Хотелось блевануть. Голова гудела. Битая коленка не держала, вся нагрузка была на одной ноге. Сдерживался. Людям до меня нет дела. Мне нет дела до них. Надо держаться. Блевать нельзя. А почему? Вопрос становился огромным, раздувался. Надо его выдавливать. Пытался, знакомыми музыкальными отрывками – голова разболелась еще сильнее, хотя сильнее, казалось, было уже нельзя.
Перешел на картинки. Голые женщины. Пластов «Весна». На мухинском «Хлебе» стало плохо от голых. Они такие стройные, а я такой побитый. Чуть не вырвало. Выручил тот же Пластов – «Фашист пролетел». Пастушку плохо, и мне плохо. Но, зато, прохладно. Любимая серая «Осень». Холодно и спокойно. Моей голове. К тому же и фашист уже пролетел. Потом явились герасимовские «Сталин и Ворошилов». Мокрая зима. Кремль. На ветру стоят, смотрят на Москву. Голове изнутри прохладно – все легче. Залезла в голову громада общежития, в котором мы жили. Еду-то я туда. Хорошее здание, достаточно прохладное и величественное. Спасибо архитектору Алабяну. Все легче голове.

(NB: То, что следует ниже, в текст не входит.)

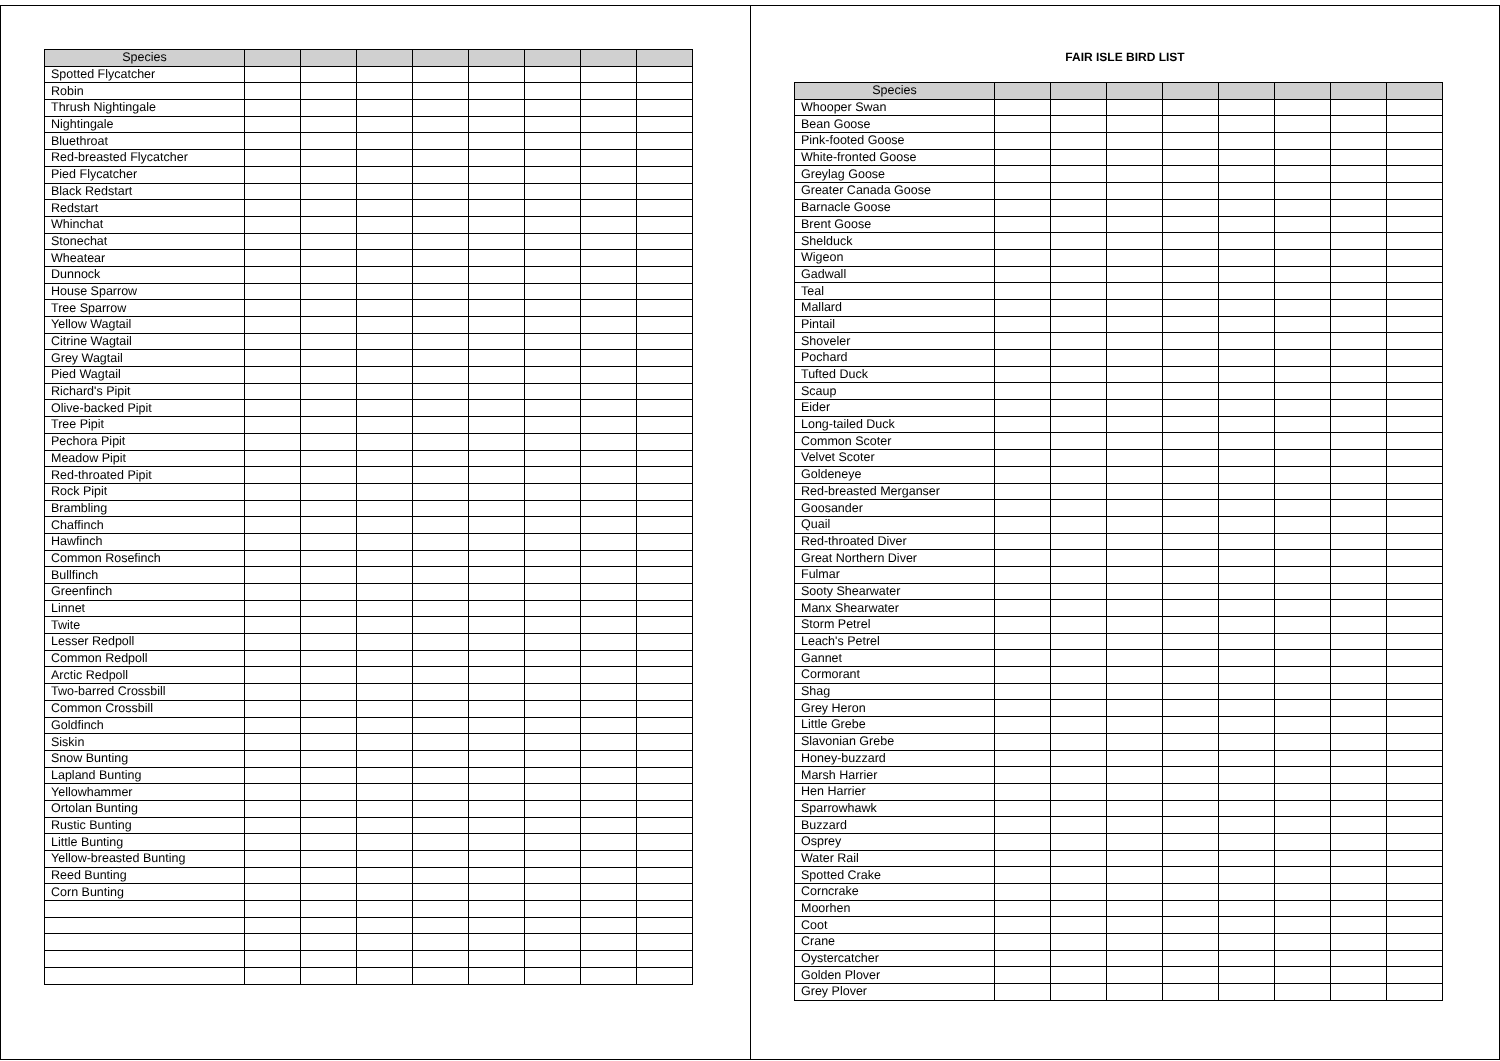| Species | | | | | | | | |
| --- | --- | --- | --- | --- | --- | --- | --- | --- |
| Spotted Flycatcher | | | | | | | | |
| Robin | | | | | | | | |
| Thrush Nightingale | | | | | | | | |
| Nightingale | | | | | | | | |
| Bluethroat | | | | | | | | |
| Red-breasted Flycatcher | | | | | | | | |
| Pied Flycatcher | | | | | | | | |
| Black Redstart | | | | | | | | |
| Redstart | | | | | | | | |
| Whinchat | | | | | | | | |
| Stonechat | | | | | | | | |
| Wheatear | | | | | | | | |
| Dunnock | | | | | | | | |
| House Sparrow | | | | | | | | |
| Tree Sparrow | | | | | | | | |
| Yellow Wagtail | | | | | | | | |
| Citrine Wagtail | | | | | | | | |
| Grey Wagtail | | | | | | | | |
| Pied Wagtail | | | | | | | | |
| Richard's Pipit | | | | | | | | |
| Olive-backed Pipit | | | | | | | | |
| Tree Pipit | | | | | | | | |
| Pechora Pipit | | | | | | | | |
| Meadow Pipit | | | | | | | | |
| Red-throated Pipit | | | | | | | | |
| Rock Pipit | | | | | | | | |
| Brambling | | | | | | | | |
| Chaffinch | | | | | | | | |
| Hawfinch | | | | | | | | |
| Common Rosefinch | | | | | | | | |
| Bullfinch | | | | | | | | |
| Greenfinch | | | | | | | | |
| Linnet | | | | | | | | |
| Twite | | | | | | | | |
| Lesser Redpoll | | | | | | | | |
| Common Redpoll | | | | | | | | |
| Arctic Redpoll | | | | | | | | |
| Two-barred Crossbill | | | | | | | | |
| Common Crossbill | | | | | | | | |
| Goldfinch | | | | | | | | |
| Siskin | | | | | | | | |
| Snow Bunting | | | | | | | | |
| Lapland Bunting | | | | | | | | |
| Yellowhammer | | | | | | | | |
| Ortolan Bunting | | | | | | | | |
| Rustic Bunting | | | | | | | | |
| Little Bunting | | | | | | | | |
| Yellow-breasted Bunting | | | | | | | | |
| Reed Bunting | | | | | | | | |
| Corn Bunting | | | | | | | | |
FAIR ISLE BIRD LIST
| Species | | | | | | | | |
| --- | --- | --- | --- | --- | --- | --- | --- | --- |
| Whooper Swan | | | | | | | | |
| Bean Goose | | | | | | | | |
| Pink-footed Goose | | | | | | | | |
| White-fronted Goose | | | | | | | | |
| Greylag Goose | | | | | | | | |
| Greater Canada Goose | | | | | | | | |
| Barnacle Goose | | | | | | | | |
| Brent Goose | | | | | | | | |
| Shelduck | | | | | | | | |
| Wigeon | | | | | | | | |
| Gadwall | | | | | | | | |
| Teal | | | | | | | | |
| Mallard | | | | | | | | |
| Pintail | | | | | | | | |
| Shoveler | | | | | | | | |
| Pochard | | | | | | | | |
| Tufted Duck | | | | | | | | |
| Scaup | | | | | | | | |
| Eider | | | | | | | | |
| Long-tailed Duck | | | | | | | | |
| Common Scoter | | | | | | | | |
| Velvet Scoter | | | | | | | | |
| Goldeneye | | | | | | | | |
| Red-breasted Merganser | | | | | | | | |
| Goosander | | | | | | | | |
| Quail | | | | | | | | |
| Red-throated Diver | | | | | | | | |
| Great Northern Diver | | | | | | | | |
| Fulmar | | | | | | | | |
| Sooty Shearwater | | | | | | | | |
| Manx Shearwater | | | | | | | | |
| Storm Petrel | | | | | | | | |
| Leach's Petrel | | | | | | | | |
| Gannet | | | | | | | | |
| Cormorant | | | | | | | | |
| Shag | | | | | | | | |
| Grey Heron | | | | | | | | |
| Little Grebe | | | | | | | | |
| Slavonian Grebe | | | | | | | | |
| Honey-buzzard | | | | | | | | |
| Marsh Harrier | | | | | | | | |
| Hen Harrier | | | | | | | | |
| Sparrowhawk | | | | | | | | |
| Buzzard | | | | | | | | |
| Osprey | | | | | | | | |
| Water Rail | | | | | | | | |
| Spotted Crake | | | | | | | | |
| Corncrake | | | | | | | | |
| Moorhen | | | | | | | | |
| Coot | | | | | | | | |
| Crane | | | | | | | | |
| Oystercatcher | | | | | | | | |
| Golden Plover | | | | | | | | |
| Grey Plover | | | | | | | | |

Медленно приоткрылось «второе пространство». Застрял на Дейнеке «Сбитый ас». Сначала от этой картины полегчало. Потом подумалось: через мгновение мужик грохнется на противотанковые ежи. Что от него будет, как далеко отлетит его голова?
Моментально стало плохо, все схлопнулось, решил вырвать прямо посреди вагона, но тут двери открылись, и меня вынесло на станцию «Новослободская». Станция небольшая и странная – будто в католическом храме: сочные, тяжеловесные витражи – пурпур, синь, золото – а приглядишься – звезды, в конце, по стене, мозаика, но для такой, небольшой по длине, станции, слишком торжественная и витиеватая. Особенно лихо закрученное, алое знамя.

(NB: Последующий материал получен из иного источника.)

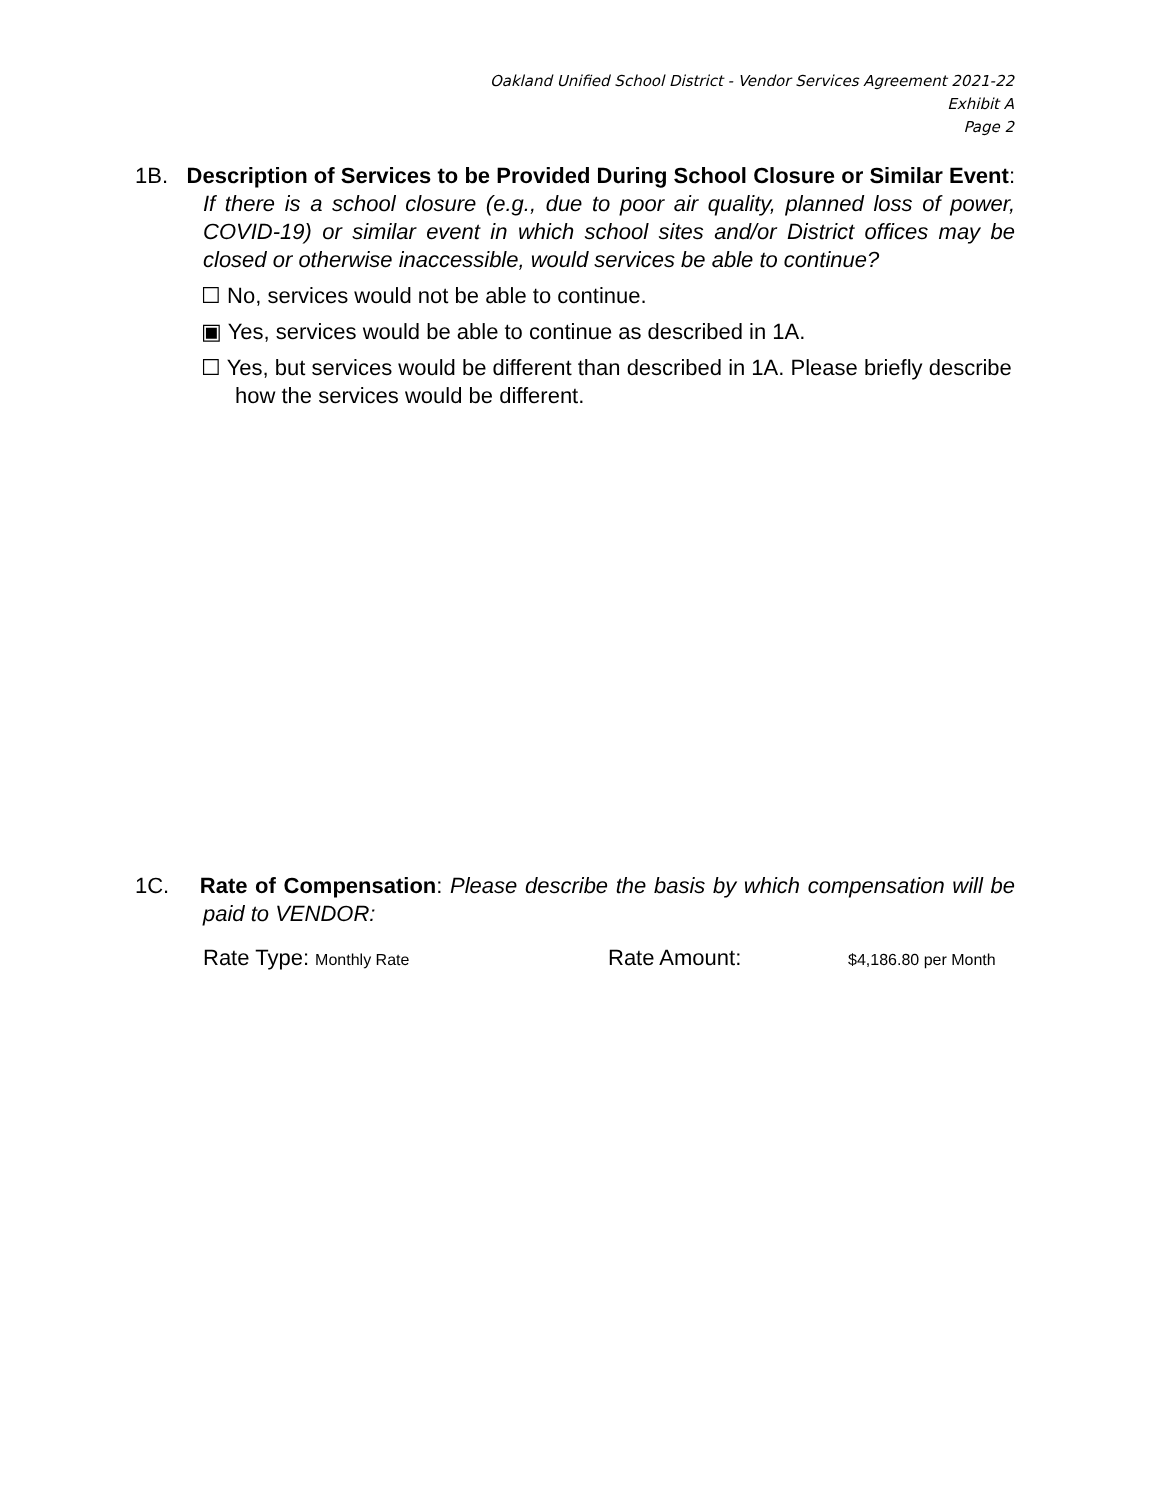Oakland Unified School District - Vendor Services Agreement 2021-22
Exhibit A
Page 2
1B. Description of Services to be Provided During School Closure or Similar Event: If there is a school closure (e.g., due to poor air quality, planned loss of power, COVID-19) or similar event in which school sites and/or District offices may be closed or otherwise inaccessible, would services be able to continue?
☐ No, services would not be able to continue.
▣ Yes, services would be able to continue as described in 1A.
☐ Yes, but services would be different than described in 1A. Please briefly describe how the services would be different.
1C. Rate of Compensation: Please describe the basis by which compensation will be paid to VENDOR:
Rate Type: Monthly Rate Rate Amount: $4,186.80 per Month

Выехал наверх. Через переход – с мелкими, длинными ступенями – на противоположную сторону. Там Весковский (как его называют сейчас) переулок. В конце высится алабяновская глыба. Тащился мимо желтой, кривой стены вонькой (словечко Юрия Марковича Нагибина) консервной фабрики полуфабрикатов. Еще косой дом с огромными полукруглыми окнами. От фабричной вони вновь стало плохо. То, что рвалось из меня наружу, по вкусу и запаху (чувствовал) было сродни тому, что готовилось на фабрике. Барьер между внутренним и внешним соблазнительно пропал: никаких витражей, никаких картинок – блюй наружу в то же самое. Легко, приятно, хорошо.

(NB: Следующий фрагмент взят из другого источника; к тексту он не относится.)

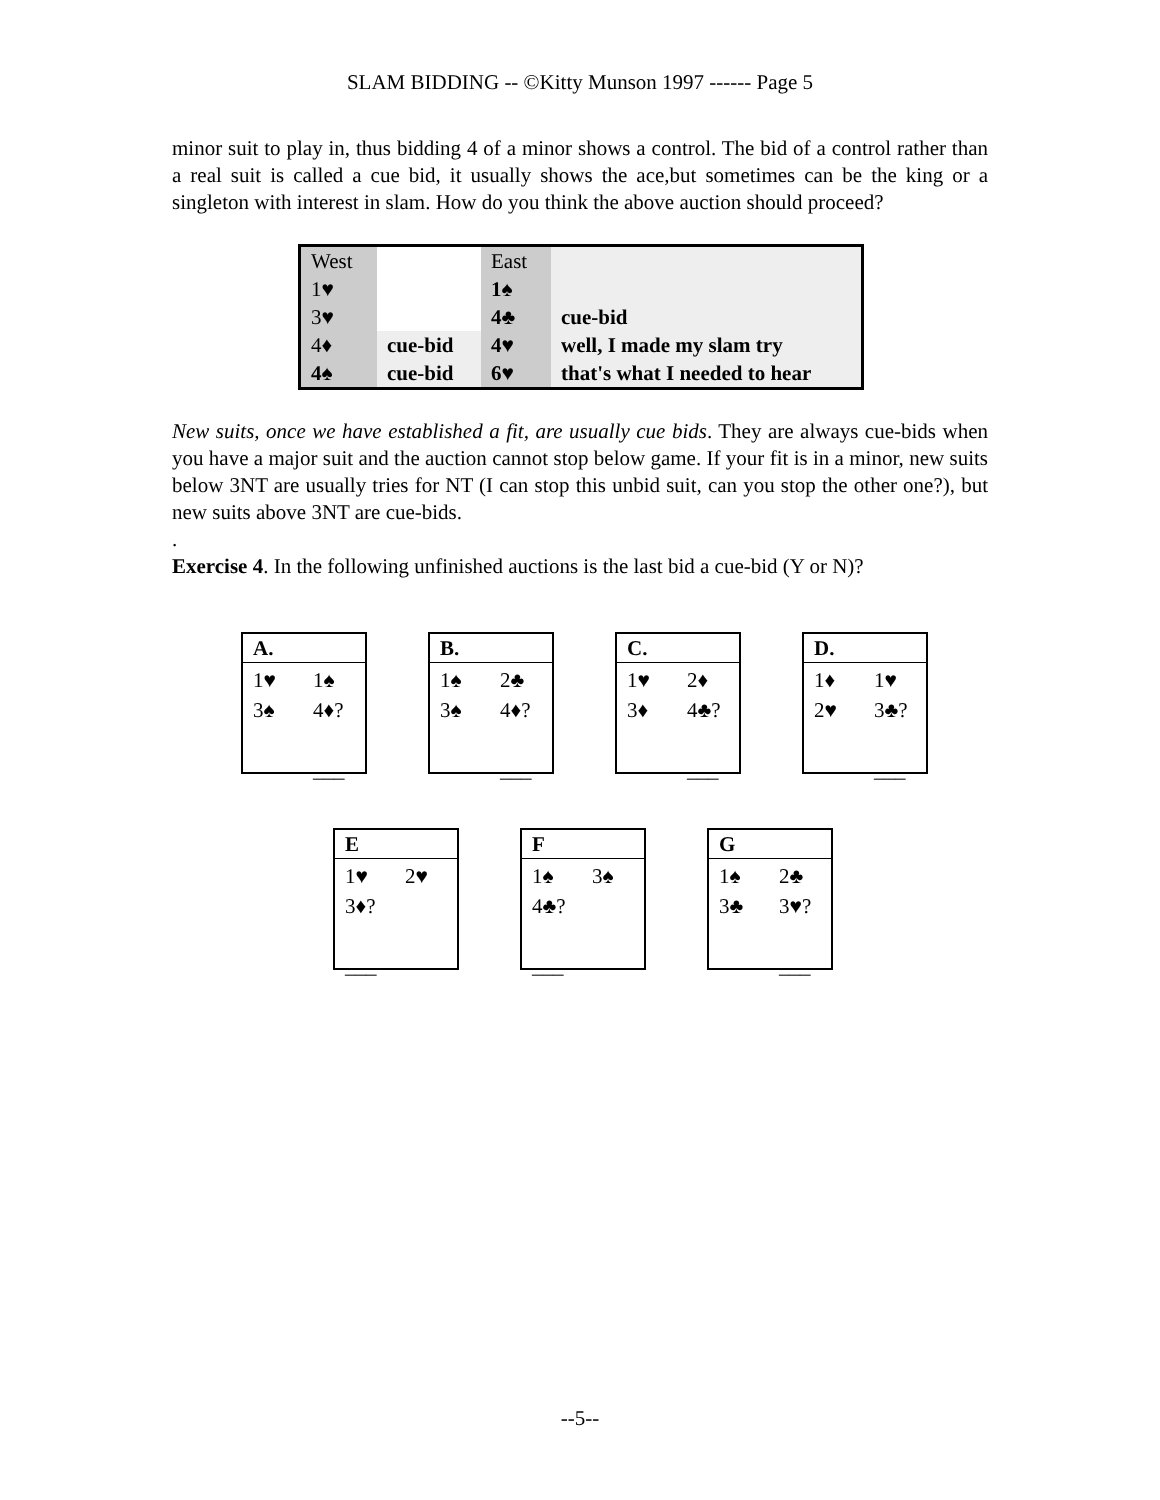SLAM BIDDING -- ©Kitty Munson 1997 ------ Page 5
minor suit to play in, thus bidding 4 of a minor shows a control. The bid of a control rather than a real suit is called a cue bid, it usually shows the ace,but sometimes can be the king or a singleton with interest in slam. How do you think the above auction should proceed?
| West | | East | |
| 1♥ | | 1♠ | |
| 3♥ | | 4♣ | cue-bid |
| 4♦ | cue-bid | 4♥ | well, I made my slam try |
| 4♠ | cue-bid | 6♥ | that's what I needed to hear |
New suits, once we have established a fit, are usually cue bids. They are always cue-bids when you have a major suit and the auction cannot stop below game. If your fit is in a minor, new suits below 3NT are usually tries for NT (I can stop this unbid suit, can you stop the other one?), but new suits above 3NT are cue-bids.
.
Exercise 4. In the following unfinished auctions is the last bid a cue-bid (Y or N)?
A.
1♥ 1♠
3♠ 4♦?
___
B.
1♠ 2♣
3♠ 4♦?
___
C.
1♥ 2♦
3♦ 4♣?
___
D.
1♦ 1♥
2♥ 3♣?
___
E
1♥ 2♥
3♦?
___
F
1♠ 3♠
4♣?
___
G
1♠ 2♣
3♣ 3♥?
___
--5--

Но тут я миновал фабрику. Запах резко кончился. Это меня остановило. Перебрался на другую сторону, под стену алабяновской общаги. Вообще-то, через проходную старался не ходить. Мне не нравились деды-вахтеры. В решетке забора была хитрая вещь – решетка нормальная, не пролезть. Но одна штанга сверху не припаяна. Вдавливаешься слегка телом, черная, толстая штанга отходит, и ты проскальзываешь на территорию Высшей партийной школы. Долго стоял, думал, пролезать ли обычным путем. Ну, не показываться же на вахте в таком побитом виде.
Все-таки решил идти через вахту. Коленка совсем не работала. Прошел через вахту, мимо строгого, внимательного деда (видимо, бывший чекист, из рядовых).
Направился ко входу в общагу. Но не дошел. Слышу – кто-то кричит. Брат. Бежит ко мне. Долго, видимо, гулял один. Увидев мое лицо, резко затормозил.
Он ничего не сказал. Мол, кто тебя так и откуда ты такой. Маленький Олежка просто всунул свою руку в мою, молча встал рядом, почти прижался. Глаза стали круглые, испуганные. Таким он меня еще не видел. Страшно. Ну, а если страшно, нужно прижаться поплотнее.
Жалко стало моего Олежку. Поднялась огромная к нему нежность, и прорвало – еле успел добежать до газона, меня вывернуло наружу. Потом еще и еще. Страшно болела голова, а вместо блевотины ползла темно-зеленая, пенистая желчь необычайной горечи.
Олежка смотрел, как мне плохо, тихонько плакал, говорил: «Игорь, Игорь», но от меня не отходил ни на шаг.
Сколько ни выспрашивали родители, я так и не сказал, кто меня бил. Опухлость с лица спала, но черно-желтые синяки остались. С их остатками я и отправился в пионерский лагерь в Поваровку.